Melbourne eye Macqueen for Super 15
Melbourne Super rugby franchise head Harold Mitchell yesterday refused to rule out a role for former World Cup-winning coach Rod Macqueen with the Rebels.
Macqueen, who guided the Wallabies to victory in the 1999 World Cup, was the inaugural coach of the Brumbies in 1997, and is largely credited with developing the ACT into Australia's most successful Super rugby franchise.
After working closely with Mitchell in the Rebels' bid to become the competition's 15th team in 2011, Macqueen is now believed to be weighing up a permanent role with the organisation - possibly either as coaching director or head coach.
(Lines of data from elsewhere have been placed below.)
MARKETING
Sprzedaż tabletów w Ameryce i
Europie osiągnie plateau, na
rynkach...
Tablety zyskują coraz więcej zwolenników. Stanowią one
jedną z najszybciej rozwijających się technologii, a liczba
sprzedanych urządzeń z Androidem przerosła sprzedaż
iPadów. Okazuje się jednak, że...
Mitchell declined to comment on potential candidates for the key off-field positions at the Rebels, including chief executive and coach, but indicated the first announcement could be made as early as next week ''or sometime soon after that''.
Asked about the possibility of Macqueen returning to the coaching ranks nine years after his four-year tenure with the Wallabies ended in 2001, Mitchell said: ''There continues to be speculation about that, but we are not making any announcement at this stage.''
Heineken Cup-winning Australian coach Michael Cheika had been strongly linked to the head coach's job but that was largely due to his decision to leave Leinster at the end of this season after five years in charge of the European champions - a move he announced before SANZAR officials chose Melbourne as the base for the next Super team.
Other names mentioned as possible candidates include Munster's Tony McGahan, Bath's Steve Meehan and John Mulvihill, Wallabies forwards coach Jim Williams, NSW assistant Michael Foley, Japan-based Todd Louden, former Wallabies coach John Connolly and former Test prop Andrew Blades.
It is expected that the Rebels will want to appoint a chief executive and coach before making any player announcements but Mitchell said talks were already under way with potential recruits. Wallabies stars Berrick Barnes and Rocky Elsom are thought to be top of the hit list but the team will initially have a heavy foreign influence after Melbourne was given permission to sign 10 imports - eight more than other Australian franchises.
As the ARU has precluded Melbourne from signing players from the four other Australian franchises until after the upcoming Super 14 season, it is likely the Rebels will want to announce some big-name overseas recruits to build momentum towards their entry into the competition in a year's time.
However, it is unlikely any Super franchise can compete with the big money on offer in England and France, where officials recently announced a salary cap of €8 million will operate for the coming season and restrictions to gradually reduce the number of imports at each club to 40 percent by the 2012-13 season. The salary cap in England's Guinness Premiership is £4.4m but is expected to be increased in the near future.
With SANZAR officials believed to be keen on allowing Pacific Islanders into the Australian conference and Argentina in the South African conference from 2013, it is believed the Rebels will be encouraged to recruit players from those areas.
South African Rugby Union president Oregan Hoskins said officials would watch the Rebels' foreign recruitment closely.
''If franchises are open to internationals, it could add a new dynamic to the southern hemisphere series. With 10 internationals, the Melbourne franchise will essentially be an international franchise,'' he told BusinessDay.